The Pennsylvania Chesapeake Bay Program focuses on reducing pollution reaching the Bay from the Commonwealth. Organized in 1983, the Bay Program provides assistance to help private citizens decrease nutrient and toxic runoff from agricultural and urban sources. Over half the Commonwealth of Pennsylvania lies within the Chesapeake Bay Watershed Basin, which stretches from central New York to Southern Virginia.
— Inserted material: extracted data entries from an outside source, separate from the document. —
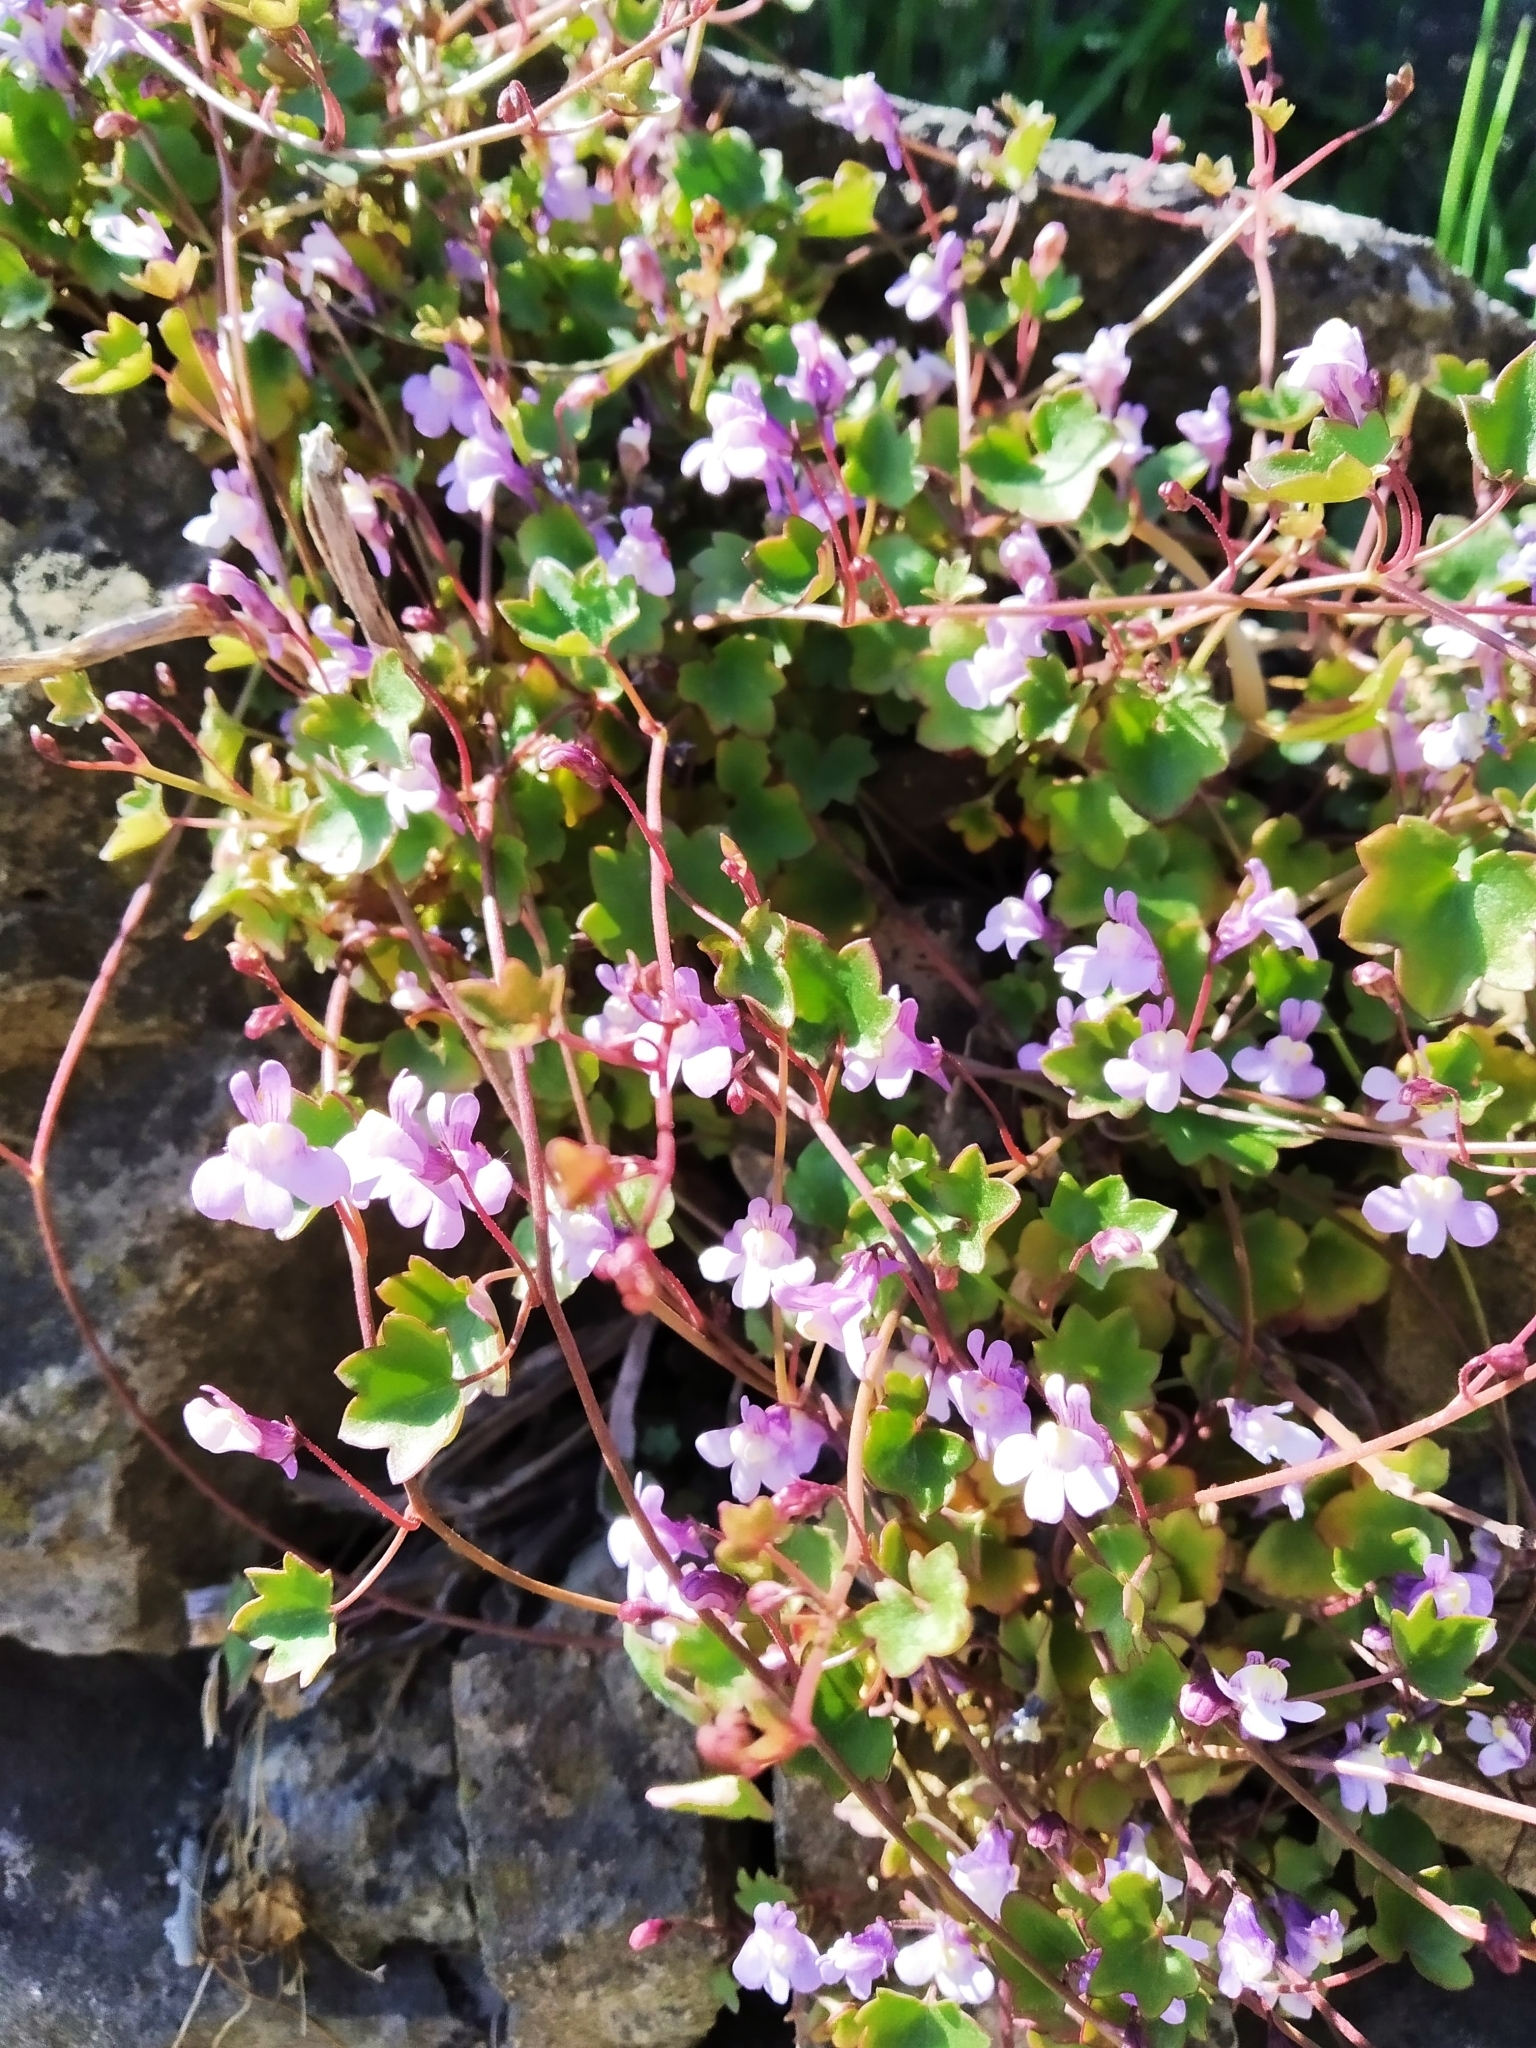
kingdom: Plantae
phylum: Tracheophyta
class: Magnoliopsida
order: Lamiales
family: Plantaginaceae
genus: Cymbalaria
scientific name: Cymbalaria muralis
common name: Ivy-leaved toadflax
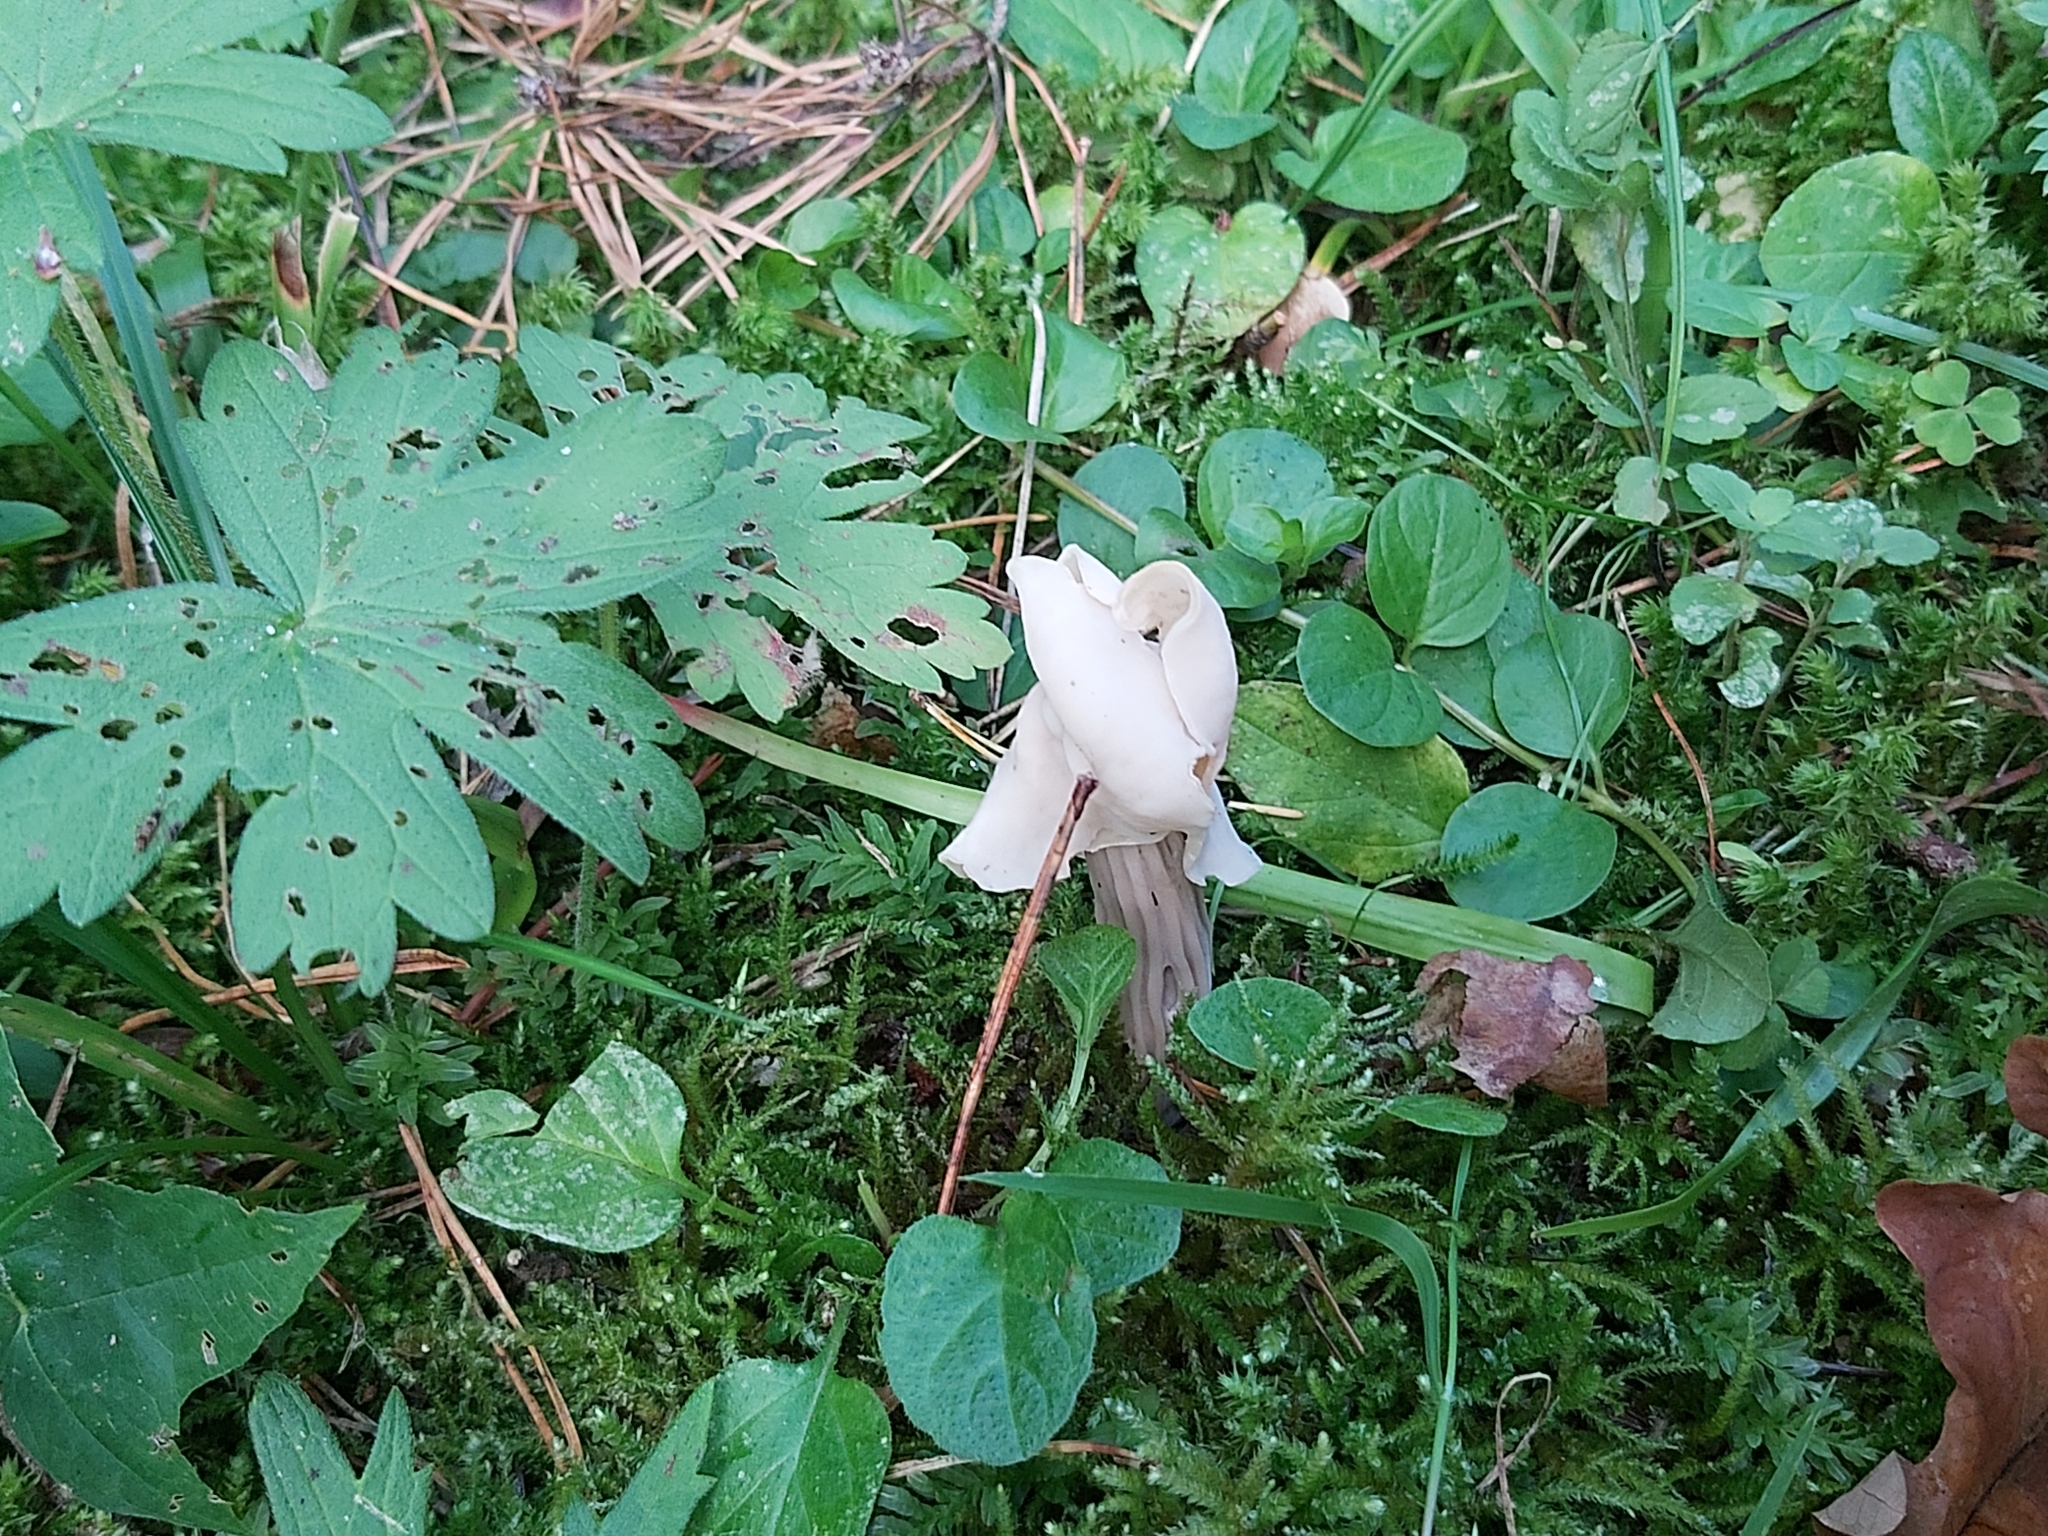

The 444-mile long Susquehanna River contributes over half the Bay's fresh water and as much as 90 percent of the fresh water in the Bay's upper portions. An additional two percent of the Chesapeake's freshwater comes from 1,570 square miles of Pennsylvania that drain into the Potomac River.

 

So what are we doing about it?

Conservation districts in Pennsylvania's portion of the Bay watershed commit much of their time and resources to the Bay Program to reduce nutrient and sediment levels in the Susquehanna and Potomac Watersheds. Districts provide the following support:

Assessment of watersheds to determine the potential for nonpoint source pollution;

Assistance in the planning and design of nutrient management programs and BMP's for landowners;

Administration of the Chesapeake Bay Financial Assistance Funding Program for landowners;

Review of erosion and sediment pollution control plans and issuance of NPDES stormwater general permit;

Conservation education for farmers and the general public;

Promotion of the Bay Program at the local level.